Print exactly the lines from the one containing "Benutzersitzung" through the last line of the records below, both included, and nothing else; omit any pictures.

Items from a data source
★ ★ ★ ★ ★
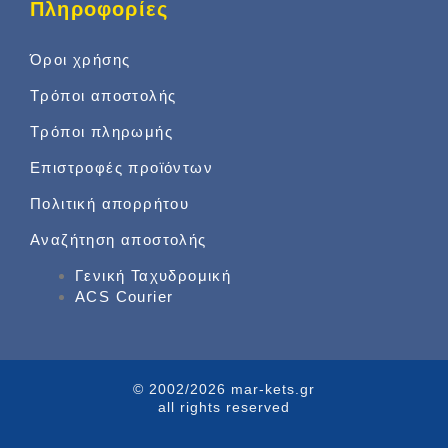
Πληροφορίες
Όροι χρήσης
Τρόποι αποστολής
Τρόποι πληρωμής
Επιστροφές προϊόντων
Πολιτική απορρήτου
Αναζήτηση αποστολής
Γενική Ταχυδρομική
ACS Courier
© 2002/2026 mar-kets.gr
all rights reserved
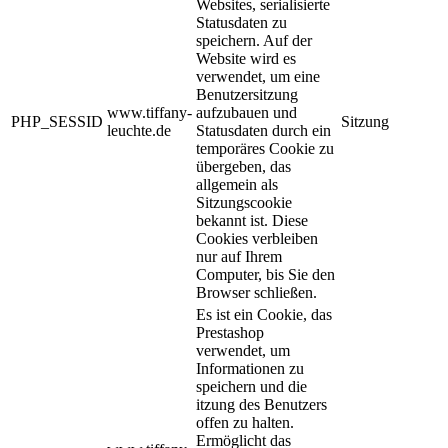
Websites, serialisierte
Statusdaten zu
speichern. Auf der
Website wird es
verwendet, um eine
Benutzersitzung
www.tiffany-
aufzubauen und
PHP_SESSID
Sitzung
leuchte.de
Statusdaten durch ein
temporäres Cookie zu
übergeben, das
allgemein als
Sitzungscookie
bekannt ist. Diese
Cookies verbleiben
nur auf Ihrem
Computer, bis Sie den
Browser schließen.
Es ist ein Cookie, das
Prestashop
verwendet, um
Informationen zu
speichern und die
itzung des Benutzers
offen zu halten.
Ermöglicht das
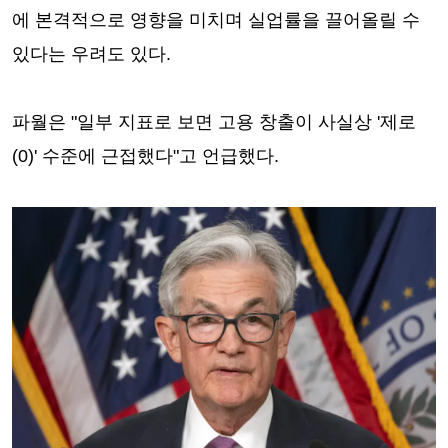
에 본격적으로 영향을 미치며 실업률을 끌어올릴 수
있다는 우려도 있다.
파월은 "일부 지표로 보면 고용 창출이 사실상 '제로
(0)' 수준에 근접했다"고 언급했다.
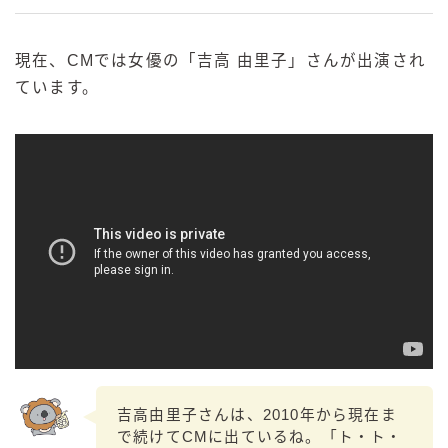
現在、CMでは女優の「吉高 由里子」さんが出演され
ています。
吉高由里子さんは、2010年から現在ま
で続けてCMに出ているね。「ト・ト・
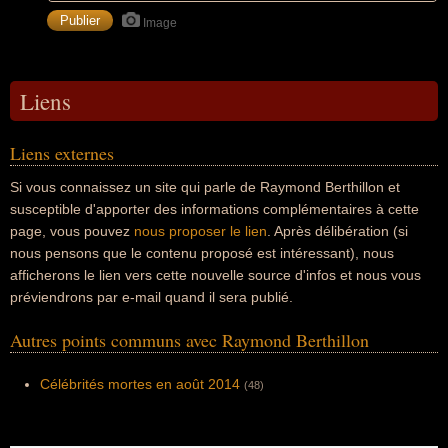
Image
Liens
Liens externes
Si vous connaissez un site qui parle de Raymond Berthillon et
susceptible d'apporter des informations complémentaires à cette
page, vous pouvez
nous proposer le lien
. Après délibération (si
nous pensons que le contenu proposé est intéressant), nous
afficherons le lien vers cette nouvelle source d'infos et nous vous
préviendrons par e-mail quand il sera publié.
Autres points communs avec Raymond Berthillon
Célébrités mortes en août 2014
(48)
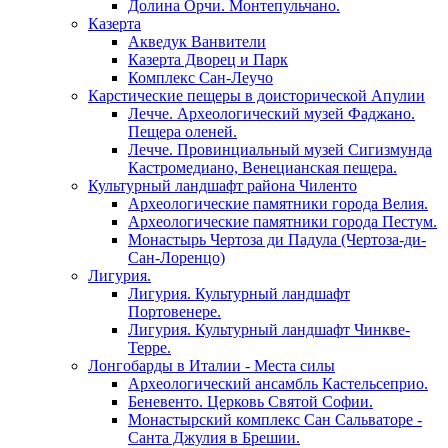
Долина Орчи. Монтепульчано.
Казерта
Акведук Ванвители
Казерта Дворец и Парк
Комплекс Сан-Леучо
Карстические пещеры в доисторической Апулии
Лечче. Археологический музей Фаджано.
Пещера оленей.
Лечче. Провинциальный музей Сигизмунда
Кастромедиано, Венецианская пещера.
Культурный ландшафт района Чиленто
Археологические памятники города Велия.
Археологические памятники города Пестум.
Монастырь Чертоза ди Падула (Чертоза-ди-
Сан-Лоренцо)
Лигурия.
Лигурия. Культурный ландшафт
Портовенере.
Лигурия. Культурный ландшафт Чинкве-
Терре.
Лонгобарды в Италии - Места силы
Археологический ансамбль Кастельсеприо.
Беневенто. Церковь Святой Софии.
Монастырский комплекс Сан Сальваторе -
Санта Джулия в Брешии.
★ ★ ★ ★ ★
§ RESULT
Benutzersitzung
www.tiffany-
aufzubauen und
PHP_SESSID
Sitzung
leuchte.de
Statusdaten durch ein
temporäres Cookie zu
übergeben, das
allgemein als
Sitzungscookie
bekannt ist. Diese
Cookies verbleiben
nur auf Ihrem
Computer, bis Sie den
Browser schließen.
Es ist ein Cookie, das
Prestashop
verwendet, um
Informationen zu
speichern und die
itzung des Benutzers
offen zu halten.
Ermöglicht das
에 본격적으로 영향을 미치며 실업률을 끌어올릴 수
있다는 우려도 있다.
파월은 "일부 지표로 보면 고용 창출이 사실상 '제로
(0)' 수준에 근접했다"고 언급했다.
現在、CMでは女優の「吉高 由里子」さんが出演され
ています。
吉高由里子さんは、2010年から現在ま
で続けてCMに出ているね。「ト・ト・
Image
Liens
Liens externes
Si vous connaissez un site qui parle de Raymond Berthillon et
susceptible d'apporter des informations complémentaires à cette
page, vous pouvez
nous proposer le lien
. Après délibération (si
nous pensons que le contenu proposé est intéressant), nous
afficherons le lien vers cette nouvelle source d'infos et nous vous
préviendrons par e-mail quand il sera publié.
Autres points communs avec Raymond Berthillon
Célébrités mortes en août 2014
(48)
Долина Орчи. Монтепульчано.
Казерта
Акведук Ванвители
Казерта Дворец и Парк
Комплекс Сан-Леучо
Карстические пещеры в доисторической Апулии
Лечче. Археологический музей Фаджано.
Пещера оленей.
Лечче. Провинциальный музей Сигизмунда
Кастромедиано, Венецианская пещера.
Культурный ландшафт района Чиленто
Археологические памятники города Велия.
Археологические памятники города Пестум.
Монастырь Чертоза ди Падула (Чертоза-ди-
Сан-Лоренцо)
Лигурия.
Лигурия. Культурный ландшафт
Портовенере.
Лигурия. Культурный ландшафт Чинкве-
Терре.
Лонгобарды в Италии - Места силы
Археологический ансамбль Кастельсеприо.
Беневенто. Церковь Святой Софии.
Монастырский комплекс Сан Сальваторе -
Санта Джулия в Брешии.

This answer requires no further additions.